As the world becomes more interconnected and interdependent, urbanization should be impacted most. With wholesale implementation of capitalistic and liberalistic market systems, clubbed with economic decentralization to expedite economic growth across all sub-regions, urban slums should become more vulnerable to fit in the entire urbanization fabric. Case study of India should be utilised in examining historical urban slum growth through different modes of decentralization policies. It is assumed that a clear analysis of the matter should culminate into a strategic advantage for the central and local government bodies to embody pro-socialist policies while accommodating urban slums and managing constant migration from rural to urban centres.

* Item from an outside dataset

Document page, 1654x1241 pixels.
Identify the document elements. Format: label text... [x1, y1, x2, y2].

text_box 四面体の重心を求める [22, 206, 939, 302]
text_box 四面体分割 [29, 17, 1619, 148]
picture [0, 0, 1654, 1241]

Economic decentralization with the support of international institutions has had mixed reactions. Infrastructure growth has increased and is consistent, but it always trails the capacity of the city to utilise it for advancements (Datta-Ray & Das, 2006). Infrastructure growth has expedited foreign investments, and part of the realisation of the demand of infrastructure has been due to the rise in slum population and difficulty in manoeuvring infrastructure development in a space scarce city. Hence, it is a question whether the infrastructure demand rose of its own genuine sake or emerged suddenly due to higher population and unavailability of proper transport networks, water, electricity, and leisure spaces inside the city (Topalova, 2005). The problem looks to be resolving when investments and new facilities are built for upgrading slums, but with the incessant rise of rural influx, the possibility of realising an entire slum upgrade moment remains invincible (Kozel & Kozel, 2014). The ideal culprit hence is the disparity in city development and not allowing proportionate development across all cities instead of concentrating only on one city. Banerjee-Guha (2009), Harriss (2007) and Chakrabarti (2007) asserted that the provincial and central programs for urban renewal are too neo-liberal, creating an uneven incompatibility within urban communities, especially those between slums dwellers and well-off urban residents. Liberalist ideology of international institutions have just lending financial support, but lacking in offering a conducive investment which unifies the hierarchical classes in Mumbai.
International institutions have thus propelled slum growth by making cities more attractive, liberalising policies in provinces, funding infrastructure projects, but a solution that can solve or reduce slum resurgence remains out of sight (Douglass, 2000).